SDSS-IV MaNGA: drivers of stellar metallicity in nearby galaxies

ABSTRACT The distribution of stellar metallicities within and across galaxies is an excellent relic of the chemical evolution across cosmic time. We present a detailed analysis of spatially resolved stellar populations based on >2.6 million spatial bins from 7439 nearby galaxies in the Sloan Digital Sky Survey-IV (SDSS-IV) Mapping Nearby Galaxies at APO (MaNGA) survey. To account for accurate inclination corrections, we derive an equation for morphology-dependent determination of galaxy inclinations.
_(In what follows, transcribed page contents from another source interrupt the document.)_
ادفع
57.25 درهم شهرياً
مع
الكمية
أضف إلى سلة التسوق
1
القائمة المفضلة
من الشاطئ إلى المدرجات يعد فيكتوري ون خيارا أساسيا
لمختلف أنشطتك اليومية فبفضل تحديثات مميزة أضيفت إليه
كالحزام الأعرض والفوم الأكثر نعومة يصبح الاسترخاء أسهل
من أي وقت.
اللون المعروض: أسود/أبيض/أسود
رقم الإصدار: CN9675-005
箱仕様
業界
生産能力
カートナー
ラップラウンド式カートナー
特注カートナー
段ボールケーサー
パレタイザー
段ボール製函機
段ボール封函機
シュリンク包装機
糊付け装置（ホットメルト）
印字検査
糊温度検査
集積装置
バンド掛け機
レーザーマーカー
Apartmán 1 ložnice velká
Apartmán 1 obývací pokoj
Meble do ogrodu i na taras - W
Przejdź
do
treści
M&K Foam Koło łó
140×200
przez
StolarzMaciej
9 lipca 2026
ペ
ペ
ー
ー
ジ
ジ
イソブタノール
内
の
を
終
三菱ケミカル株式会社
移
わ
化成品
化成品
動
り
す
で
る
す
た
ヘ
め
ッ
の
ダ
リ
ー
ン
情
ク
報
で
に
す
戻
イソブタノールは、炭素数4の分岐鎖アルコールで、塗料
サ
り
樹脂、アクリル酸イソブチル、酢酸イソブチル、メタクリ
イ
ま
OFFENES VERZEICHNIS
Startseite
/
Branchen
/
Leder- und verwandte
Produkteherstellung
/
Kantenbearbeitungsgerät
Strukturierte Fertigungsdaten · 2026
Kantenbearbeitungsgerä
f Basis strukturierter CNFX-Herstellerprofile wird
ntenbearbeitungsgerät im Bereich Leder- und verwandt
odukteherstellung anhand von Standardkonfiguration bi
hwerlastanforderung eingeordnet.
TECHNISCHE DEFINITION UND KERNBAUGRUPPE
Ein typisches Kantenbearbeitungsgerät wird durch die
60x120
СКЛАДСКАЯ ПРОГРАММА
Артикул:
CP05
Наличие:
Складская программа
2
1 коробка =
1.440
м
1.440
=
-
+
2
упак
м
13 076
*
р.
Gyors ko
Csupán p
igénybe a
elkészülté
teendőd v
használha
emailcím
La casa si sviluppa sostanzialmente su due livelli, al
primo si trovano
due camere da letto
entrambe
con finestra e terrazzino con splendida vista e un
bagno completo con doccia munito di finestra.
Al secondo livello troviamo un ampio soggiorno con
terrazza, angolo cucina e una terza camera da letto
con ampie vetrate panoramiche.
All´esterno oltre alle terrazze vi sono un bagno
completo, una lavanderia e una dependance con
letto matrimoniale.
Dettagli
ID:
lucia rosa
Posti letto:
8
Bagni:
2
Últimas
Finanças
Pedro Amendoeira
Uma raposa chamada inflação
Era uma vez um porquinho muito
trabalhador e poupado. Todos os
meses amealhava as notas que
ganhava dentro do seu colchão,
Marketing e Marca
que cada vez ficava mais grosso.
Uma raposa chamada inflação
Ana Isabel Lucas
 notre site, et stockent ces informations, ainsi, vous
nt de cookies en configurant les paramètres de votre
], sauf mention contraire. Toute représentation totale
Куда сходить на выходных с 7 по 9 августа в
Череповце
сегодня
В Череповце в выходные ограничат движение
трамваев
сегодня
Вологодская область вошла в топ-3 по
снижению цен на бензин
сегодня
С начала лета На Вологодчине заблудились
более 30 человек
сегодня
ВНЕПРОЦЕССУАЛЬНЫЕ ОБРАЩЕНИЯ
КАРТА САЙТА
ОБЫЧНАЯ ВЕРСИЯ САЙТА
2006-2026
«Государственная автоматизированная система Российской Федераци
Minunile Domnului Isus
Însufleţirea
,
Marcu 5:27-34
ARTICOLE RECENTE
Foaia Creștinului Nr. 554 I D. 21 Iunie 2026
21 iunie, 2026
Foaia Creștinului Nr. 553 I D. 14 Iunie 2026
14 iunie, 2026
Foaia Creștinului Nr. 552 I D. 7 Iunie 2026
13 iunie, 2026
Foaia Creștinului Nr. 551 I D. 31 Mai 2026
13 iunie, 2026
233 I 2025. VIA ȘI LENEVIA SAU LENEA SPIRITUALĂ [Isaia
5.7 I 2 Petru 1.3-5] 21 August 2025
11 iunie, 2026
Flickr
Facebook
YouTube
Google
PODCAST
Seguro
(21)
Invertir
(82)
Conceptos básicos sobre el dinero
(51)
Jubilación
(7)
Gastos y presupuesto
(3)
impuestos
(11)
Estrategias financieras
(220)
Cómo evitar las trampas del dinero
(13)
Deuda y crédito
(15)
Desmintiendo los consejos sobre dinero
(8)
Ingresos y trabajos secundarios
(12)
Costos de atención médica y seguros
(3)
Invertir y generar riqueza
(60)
Our study goes beyond the well-known global mass–metallicity relation and radial metallicity gradients by providing a statistically sound exploration of local relations between stellar metallicity [Z/H], stellar surface mass density Σ⋆, and galactocentric distance in the global mass–morphology plane. We find a significant resolved mass density–metallicity relation $r\Sigma _\star ZR$ for galaxies of all types and masses above $10^{9.8}\, \mathrm{M_\odot }$. Different radial distances make an important contribution to the spread of the relation. Particularly, in low- and intermediate-mass galaxies, we find that at fixed Σ⋆ metallicity increases with radius independently of morphology. For high masses, this radial dependence is only observed in high Σ⋆ regions of spiral galaxies. This result calls for a driver of metallicity, in addition to Σ⋆ that promotes chemical enrichment in the outer parts of galaxies more strongly than in the inner parts. We discuss gas accretion, outflows, recycling, and radial migration as possible scenarios.